Your body needs protein more than it needs to make the server think you’re low-maintenance.
The Conversation We Need to Have
Here’s what makes me angry: women are struggling with weight gain, muscle loss, and crushing fatigue in perimenopause, and nobody is talking about protein.
Doctors tell us to “eat less, move more.” Friends recommend cutting calories. Diet culture says smaller portions. All of this is exactly backwards for women over 40.
We don’t need less food. We need more of the right food. Specifically, we need significantly more protein than we’ve been told.
A comment on my last post made me think about this differently. A woman wrote: “I spent my 30s trying to eat as little as possible. Now at 44, I’m trying to figure out how to eat enough. It feels like unlearning everything.”
That’s exactly it. Everything that worked before 40—and everything diet culture taught us—stops working when hormones shift. We need a completely different approach.
You’re Not Failing, Your Strategy Is
If you’re over 40 and feeling like your body has betrayed you, please hear this: you haven’t failed. You’re fighting biology with outdated information.
The protein recommendations you’ve followed your whole life weren’t designed for perimenopausal women.
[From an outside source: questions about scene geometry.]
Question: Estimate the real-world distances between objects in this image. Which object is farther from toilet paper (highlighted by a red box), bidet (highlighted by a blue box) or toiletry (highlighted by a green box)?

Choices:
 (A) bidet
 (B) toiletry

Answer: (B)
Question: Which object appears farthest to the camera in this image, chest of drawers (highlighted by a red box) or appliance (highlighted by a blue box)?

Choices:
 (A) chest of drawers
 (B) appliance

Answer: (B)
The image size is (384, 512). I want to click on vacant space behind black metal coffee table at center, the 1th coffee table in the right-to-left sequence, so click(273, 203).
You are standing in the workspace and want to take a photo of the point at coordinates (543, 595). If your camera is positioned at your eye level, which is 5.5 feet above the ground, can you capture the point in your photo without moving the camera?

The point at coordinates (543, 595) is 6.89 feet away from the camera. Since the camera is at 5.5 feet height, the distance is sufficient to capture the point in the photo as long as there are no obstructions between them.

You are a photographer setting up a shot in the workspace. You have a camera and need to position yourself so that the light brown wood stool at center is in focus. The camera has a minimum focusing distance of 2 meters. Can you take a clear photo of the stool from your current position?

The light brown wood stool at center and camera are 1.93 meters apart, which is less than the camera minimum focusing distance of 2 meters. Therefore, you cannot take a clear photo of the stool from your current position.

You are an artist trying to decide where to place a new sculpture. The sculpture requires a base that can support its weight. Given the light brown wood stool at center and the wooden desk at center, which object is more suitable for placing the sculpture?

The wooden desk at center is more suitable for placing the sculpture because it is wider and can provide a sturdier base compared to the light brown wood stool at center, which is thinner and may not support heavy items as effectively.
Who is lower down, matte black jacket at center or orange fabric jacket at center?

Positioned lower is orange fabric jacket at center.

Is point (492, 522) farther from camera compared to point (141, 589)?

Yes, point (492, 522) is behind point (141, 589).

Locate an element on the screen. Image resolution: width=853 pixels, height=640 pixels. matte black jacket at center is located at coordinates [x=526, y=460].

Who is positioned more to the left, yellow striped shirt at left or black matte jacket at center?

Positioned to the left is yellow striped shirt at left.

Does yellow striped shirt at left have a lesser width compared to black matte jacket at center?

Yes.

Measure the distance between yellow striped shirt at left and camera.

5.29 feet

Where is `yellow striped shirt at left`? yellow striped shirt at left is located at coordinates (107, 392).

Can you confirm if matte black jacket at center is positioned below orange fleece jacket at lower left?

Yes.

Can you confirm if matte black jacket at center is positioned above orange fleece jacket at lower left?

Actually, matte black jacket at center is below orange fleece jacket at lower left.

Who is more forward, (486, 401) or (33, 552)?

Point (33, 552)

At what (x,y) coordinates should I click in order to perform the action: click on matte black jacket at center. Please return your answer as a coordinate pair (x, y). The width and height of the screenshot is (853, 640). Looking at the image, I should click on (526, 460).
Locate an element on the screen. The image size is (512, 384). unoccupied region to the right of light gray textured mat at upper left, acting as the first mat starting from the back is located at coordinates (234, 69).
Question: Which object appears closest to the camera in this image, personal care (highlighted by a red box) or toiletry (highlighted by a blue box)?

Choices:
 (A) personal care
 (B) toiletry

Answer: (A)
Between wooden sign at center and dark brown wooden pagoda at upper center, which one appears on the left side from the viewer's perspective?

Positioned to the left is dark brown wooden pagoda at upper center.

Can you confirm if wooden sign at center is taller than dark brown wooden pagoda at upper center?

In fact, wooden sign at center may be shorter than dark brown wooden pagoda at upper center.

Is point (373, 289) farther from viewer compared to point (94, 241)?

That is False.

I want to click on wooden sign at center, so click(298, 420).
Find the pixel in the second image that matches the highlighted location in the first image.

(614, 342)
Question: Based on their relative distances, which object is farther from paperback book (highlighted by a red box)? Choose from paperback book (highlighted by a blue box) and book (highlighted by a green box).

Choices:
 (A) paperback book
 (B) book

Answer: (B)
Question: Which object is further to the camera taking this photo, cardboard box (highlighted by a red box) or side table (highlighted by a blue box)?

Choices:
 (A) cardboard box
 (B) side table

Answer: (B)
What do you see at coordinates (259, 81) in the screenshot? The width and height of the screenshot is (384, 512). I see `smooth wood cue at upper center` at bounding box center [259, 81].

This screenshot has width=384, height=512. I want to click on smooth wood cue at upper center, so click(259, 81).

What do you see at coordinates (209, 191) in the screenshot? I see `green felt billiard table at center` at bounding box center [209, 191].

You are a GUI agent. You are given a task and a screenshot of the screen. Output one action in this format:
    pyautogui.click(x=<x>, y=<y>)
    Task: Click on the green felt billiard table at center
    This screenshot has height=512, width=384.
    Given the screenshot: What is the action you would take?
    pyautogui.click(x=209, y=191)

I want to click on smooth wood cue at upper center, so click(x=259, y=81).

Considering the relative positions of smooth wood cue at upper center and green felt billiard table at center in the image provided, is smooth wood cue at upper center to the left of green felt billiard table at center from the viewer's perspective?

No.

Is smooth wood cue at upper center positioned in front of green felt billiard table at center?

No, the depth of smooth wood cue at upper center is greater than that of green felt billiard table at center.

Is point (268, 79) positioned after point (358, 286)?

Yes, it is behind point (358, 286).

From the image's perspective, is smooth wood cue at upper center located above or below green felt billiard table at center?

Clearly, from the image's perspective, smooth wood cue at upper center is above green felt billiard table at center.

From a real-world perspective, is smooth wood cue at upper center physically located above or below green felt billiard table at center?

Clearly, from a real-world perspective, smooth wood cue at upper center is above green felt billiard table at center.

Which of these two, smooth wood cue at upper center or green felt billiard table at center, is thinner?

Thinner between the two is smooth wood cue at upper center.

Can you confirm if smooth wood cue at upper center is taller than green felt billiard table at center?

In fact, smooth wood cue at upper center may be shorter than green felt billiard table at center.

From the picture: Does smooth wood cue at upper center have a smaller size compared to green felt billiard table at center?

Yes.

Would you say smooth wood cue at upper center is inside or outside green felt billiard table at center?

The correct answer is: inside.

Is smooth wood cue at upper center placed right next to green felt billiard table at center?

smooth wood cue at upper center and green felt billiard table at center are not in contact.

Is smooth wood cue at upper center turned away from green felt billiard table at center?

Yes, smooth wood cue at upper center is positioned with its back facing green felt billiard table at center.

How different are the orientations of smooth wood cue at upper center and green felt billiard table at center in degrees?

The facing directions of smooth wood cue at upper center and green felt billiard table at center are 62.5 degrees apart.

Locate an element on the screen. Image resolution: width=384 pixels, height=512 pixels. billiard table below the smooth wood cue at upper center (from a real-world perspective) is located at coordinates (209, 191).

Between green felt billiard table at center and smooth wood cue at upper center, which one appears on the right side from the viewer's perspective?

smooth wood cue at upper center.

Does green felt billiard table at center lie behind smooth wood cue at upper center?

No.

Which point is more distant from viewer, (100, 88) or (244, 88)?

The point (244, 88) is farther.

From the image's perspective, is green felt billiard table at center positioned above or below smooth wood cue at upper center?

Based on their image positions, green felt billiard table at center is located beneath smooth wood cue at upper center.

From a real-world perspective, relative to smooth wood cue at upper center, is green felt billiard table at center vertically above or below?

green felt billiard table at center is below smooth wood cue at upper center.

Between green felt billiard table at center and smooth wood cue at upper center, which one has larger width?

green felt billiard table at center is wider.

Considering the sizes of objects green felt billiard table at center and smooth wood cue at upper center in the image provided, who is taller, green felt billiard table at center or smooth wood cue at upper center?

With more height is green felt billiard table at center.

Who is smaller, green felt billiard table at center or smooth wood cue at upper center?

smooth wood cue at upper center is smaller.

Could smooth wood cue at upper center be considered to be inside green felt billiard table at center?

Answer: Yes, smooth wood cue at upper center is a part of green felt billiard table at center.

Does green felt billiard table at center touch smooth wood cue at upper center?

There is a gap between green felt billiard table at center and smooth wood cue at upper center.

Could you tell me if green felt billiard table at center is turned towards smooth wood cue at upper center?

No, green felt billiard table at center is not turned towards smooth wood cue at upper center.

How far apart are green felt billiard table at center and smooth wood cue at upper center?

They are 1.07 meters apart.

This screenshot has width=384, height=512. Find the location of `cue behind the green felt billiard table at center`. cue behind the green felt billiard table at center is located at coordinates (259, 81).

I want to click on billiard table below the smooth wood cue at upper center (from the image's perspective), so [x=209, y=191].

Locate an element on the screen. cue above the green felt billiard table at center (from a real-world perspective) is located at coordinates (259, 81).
The meal plans you’re copying from younger influencers won’t work for your changing metabolism. The calorie restriction that worked at 32 actively harms you at 45.
In a perimenopause forum last month, women kept asking about the same symptoms: losing muscle despite exercise, constant hunger, afternoon crashes, hair thinning. Every single one was eating less than 60 grams of protein daily.
We’re not broken. We’re undernourished in the exact nutrient our bodies need most right now.
Increasing the protein women over 40 need isn’t about following another diet. It’s about giving your changing body what it’s asking for. It’s about working with your hormones instead of fighting them.
For me, this shift—combined with Mediterranean keto—has meant maintaining my 40+ kilo loss through perimenopause without constant hunger or restriction. I eat more food now at 46 than I did at 43, and my body composition is better.
Start with one meal. Make breakfast 30 grams of protein tomorrow. Notice how you feel at lunchtime. Build from there.
You deserve to feel strong, energized, and comfortable in your body through perimenopause and beyond. Sometimes the answer isn’t eating less. It’s finally eating enough of what matters most.